For that to be possible, we need to create a valid set of constraints. That means we need to set constraints – which, under the hood, are just math equations – in a way that they’re solvable. We know from our math teachers that there are equations that can be solved and there are some that just can’t. For example, if you take the equation
X * 5 = X * 3
X = 1 you’re going to have a hard time solving that.
Same with constraints. If you set constraints that conflict each other (e.g. Adding a width constraint of 250 to a view, then adding another width constraint of 230 to the same view) Auto-Layout is just straight up going to tell you: „Nope“.
But why is that? How does it know how and when a layout is solvable?
A Glimpse Under The Hood
As I said, under the hood, constraints are just math equations. That means that there are numbers, relations, and operators involved. What’s different from a normal math equation we know from school, is the fact that we usually have 2 views involved in the whole process. Auto-Layout takes different attributes of those 2 views and adjusts them according to the equations.
Think of an equation without views:
X = 1 * 16
The solution is pretty clear there.
X = 16.
Now let’s introduce the first view with its attributes into the equation. For that, we’ll replace X with a view and attribute, and on the other side, we’ll leave everything as it is. Like that:
View1.Width = 1 * 16
That’s our way of setting the width of a View to 16. This is a special case because, in this, there’s just one view involved in creating the constraint. However in most cases (since we’re usually defining interactions between multiple views) we need to introduce the second view.

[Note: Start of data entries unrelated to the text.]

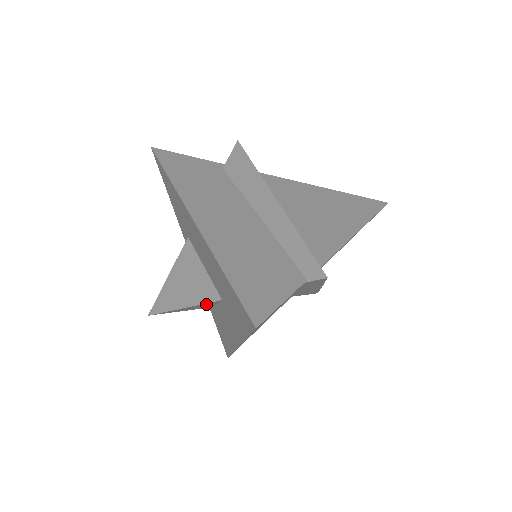
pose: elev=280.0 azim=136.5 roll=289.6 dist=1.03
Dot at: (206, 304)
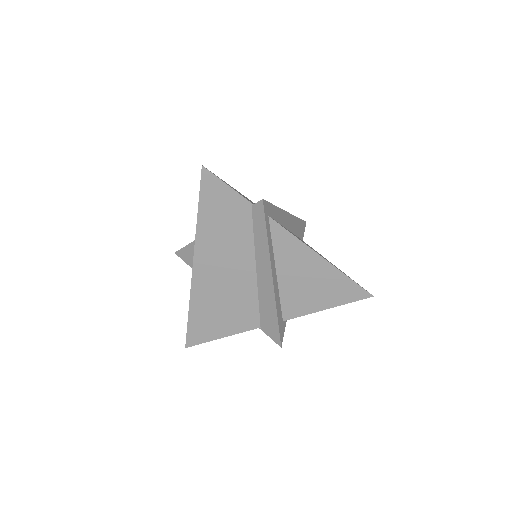
Dot at: occluded
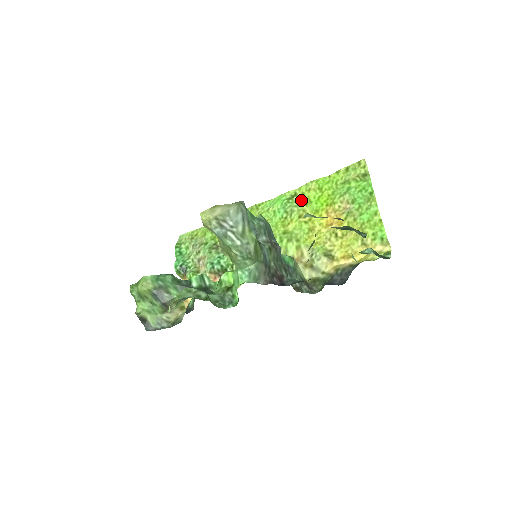
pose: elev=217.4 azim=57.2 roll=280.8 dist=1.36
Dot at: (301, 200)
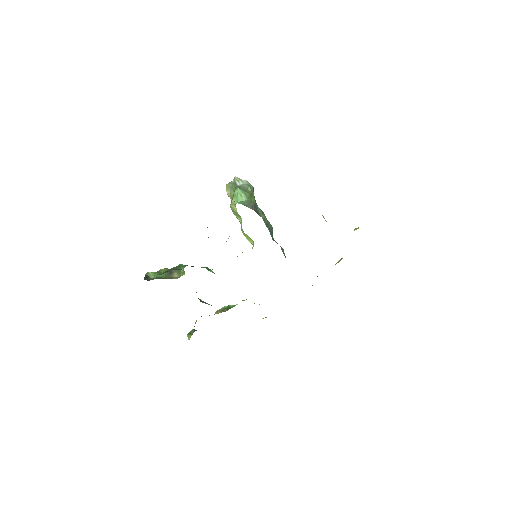
Dot at: occluded
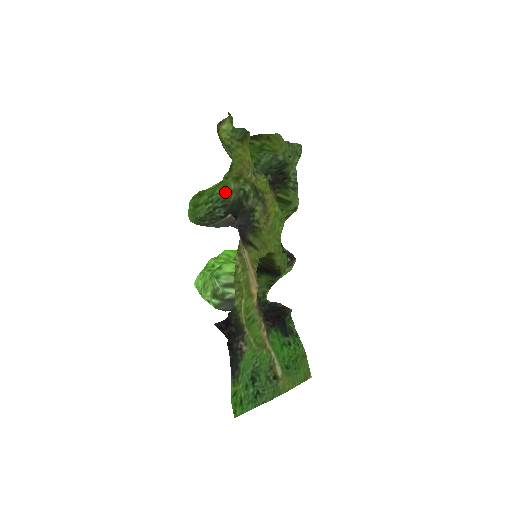
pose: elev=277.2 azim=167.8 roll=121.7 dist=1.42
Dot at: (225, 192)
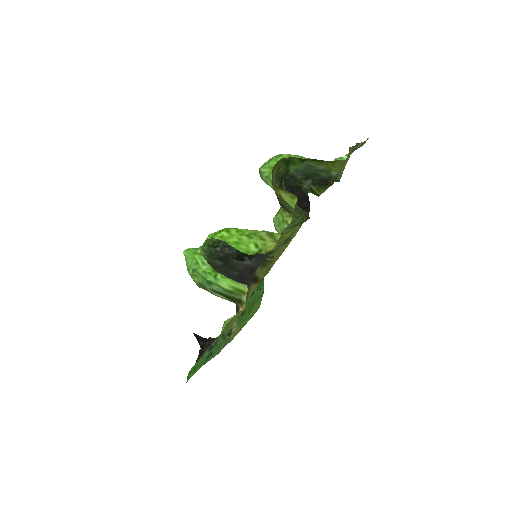
Dot at: occluded
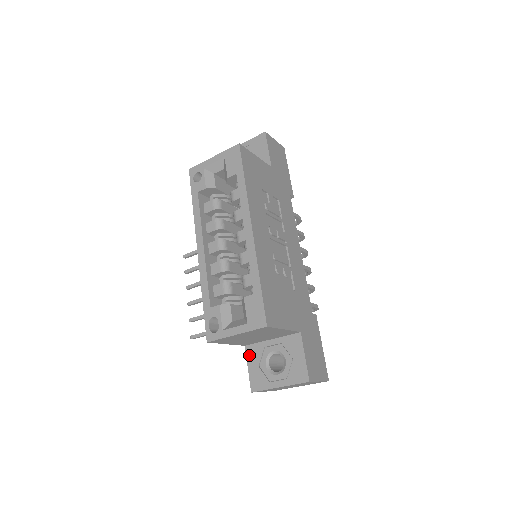
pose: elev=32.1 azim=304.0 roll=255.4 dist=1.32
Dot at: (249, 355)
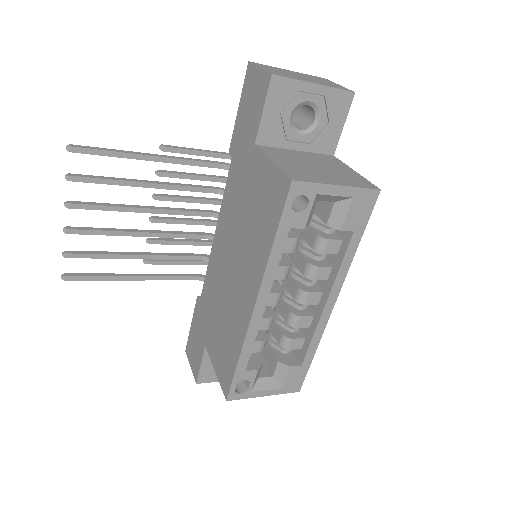
Dot at: (207, 355)
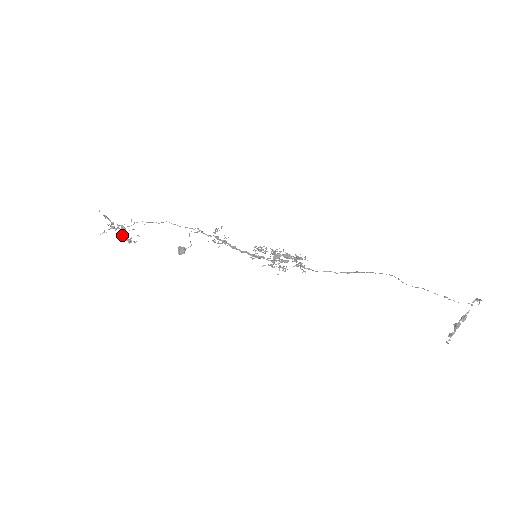
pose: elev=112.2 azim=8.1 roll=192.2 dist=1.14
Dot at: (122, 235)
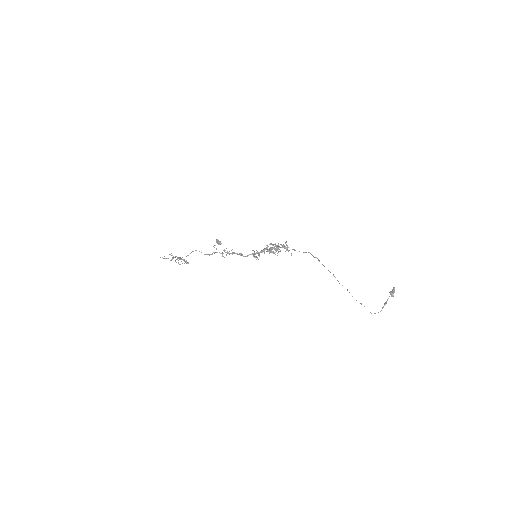
Dot at: (181, 259)
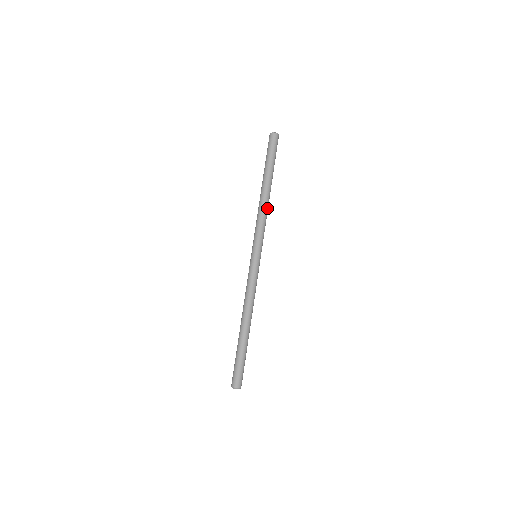
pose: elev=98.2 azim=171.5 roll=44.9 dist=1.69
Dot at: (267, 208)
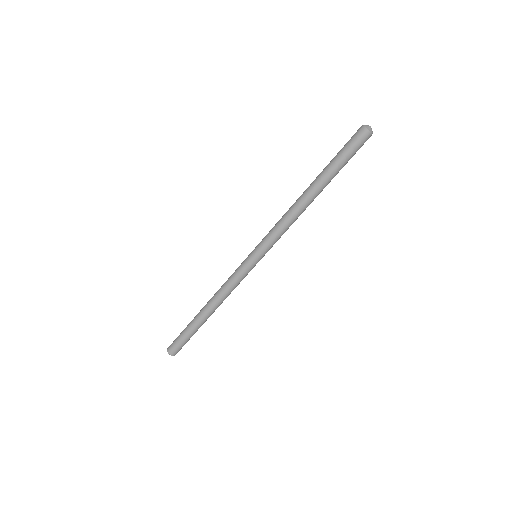
Dot at: (296, 214)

View1.Width = 1* View2.Width - 16
If we solve this, it’s pretty obvious what will happen. We’ll take the width of View2 (View2.Width) and multiply it by 1, which leaves us with the same value. Now we subtract 16 from the width. The result of this equation is the new width of View1. We have successfully solved a constraint.
In this example, we are taking the width of a fictional View2 and define the width of our View1 using this information. That’s how we deal with constraints and as you can imagine since we have 2 view objects we can chain as many different views together if we want to. This system is dynamically extendable. For example, we could now set the width of a third view, based on the width of the first view, which is based on the second one and so on.
Oh the possibilities!
Standing on the shoulders of the people before us.
So let’s get back to the initial question of this post:
Is there a better approach to layouts than auto-layout?
It’s pretty obvious now. Of course, this is not a black or white question. There’s personal preference, there are different use-cases and many more factors that come in to play when we’re trying to answer this question. However, what I can say with confidence, is that Apple has created a Framework that is powerful, efficient, graceful and intuitive (if you understand it).
I know the feeling that some of you might still have about this. Some people – including me – love to take control of everything and believe that they can produce great quality software frameworks. But more importantly, I sometimes think that I could solve something better than the people that came before me. Most of the time this usually comes from not knowing how to properly use something and getting frustrated with it. I tend to think that I should redo something similar from scratch because it might be better, or faster, or easier to maintain.
The truth, however, is, in some cases that might be the case and even the best solution. However, when it comes to layouts, I choose to leave things up to the auto-layout system. The concept is great and I am super impressed by the versatility and speed that the auto-layout framework offers. Plus it lets you animate stuff if you’re into that. I’ve come to appreciate the immense time saving I’ve been able to get, by using auto-layout and not having to position and size everything myself. I encourage you to look into auto-layout deeper and find out what makes it tick. It’s a real golden nugget.